# Bee behavior after a cut-out



## JClark (Apr 29, 2012)

Look closely at the bees at the entrance--are they fanning their wings? If so, are their abdomens pointing upwards and somewhat arched? My guess is they are either warm--so hanging out at the entrance--may be fanning to circulate air into the hive; or they are scenting in an attempt to let lost bees know where they are because they know they are in a new spot (if this then their abdomens will be pointed in the air while fanning). 

In the next day or so you will see lots of bees flying circles in front of, and around, the hive--orientation flights. After that things will get to normal (from the outside point of view anyway).

Can't answer whether they have enough room or not--would have too see it. Others may be able to guess from the dimensions you gave but I'm relatively new at this myself.


----------



## Ben Brewcat (Oct 27, 2004)

Bees on the outside of a colony is pretty normal. Even a large #, for example bearding.


----------



## hemichuck (Oct 27, 2009)

I would move the bucket of honey away from the hive entrance,its an open invitation for other bees to come rob them while they are weak.


----------



## PatBeek (Jan 13, 2012)

I did a cut-out recently (with my friend Robert) and the bees were taking a bunch or orientation flights the first day-or-three. They come out on the deck to hang out, also, in intervals. I've noticed that several of them will follow the ones flying real closely with their movements - almost is a guarding or studying like fashion.

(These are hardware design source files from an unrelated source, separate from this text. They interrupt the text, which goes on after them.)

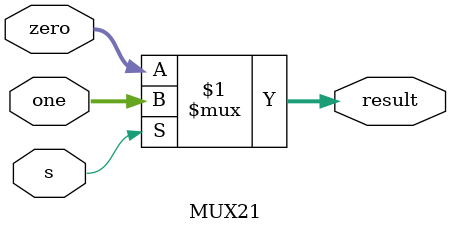
<source format=v>
`timescale 1ns / 1ps


module MUX21(zero,one,s,result);
    parameter WIDTH = 8;
    input [WIDTH-1:0] zero,one;
    input s;
    output [WIDTH-1:0] result;
    assign result = s ? one : zero;
endmodule

</source>
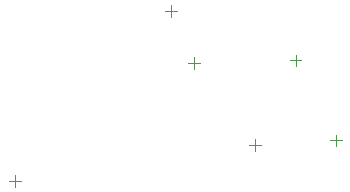
<source format=gbr>
G04*
G04 #@! TF.GenerationSoftware,Altium Limited,Altium Designer,25.8.1 (18)*
G04*
G04 Layer_Color=16711935*
%FSLAX44Y44*%
%MOMM*%
G71*
G04*
G04 #@! TF.SameCoordinates,DC2A109C-38F9-4662-A5C9-921089D2BF11*
G04*
G04*
G04 #@! TF.FilePolarity,Positive*
G04*
G01*
G75*
%ADD13C,0.1000*%
D13*
X-159578Y-93003D02*
X-149578D01*
X-154578Y-98003D02*
Y-88004D01*
X-7742Y6638D02*
X2258D01*
X-2742Y1638D02*
Y11638D01*
X-22224Y45896D02*
Y55896D01*
X-27224Y50896D02*
X-17224D01*
X112109Y-58746D02*
X122109D01*
X117109Y-63746D02*
Y-53746D01*
X83098Y3975D02*
Y13975D01*
X78098Y8975D02*
X88098D01*
X48531Y-67902D02*
Y-57902D01*
X43531Y-62902D02*
X53531D01*
M02*

</source>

Another thing that I found interesting was the fact that they NOT care to take any honey. (they had no stores in their original young hive). All they are doing is bringing back food/pollen from the field. I do NOT have welfare-bees on my hand, lol.

The ball that is hanging in my top bar hive has now begun showing the brand new comb emerging. It's beautiful.

I had to throw away all the original comb because wax moth larvae had pretty-much overtaken it all. They are wax-moth free at this point and LOVING life !!!


----------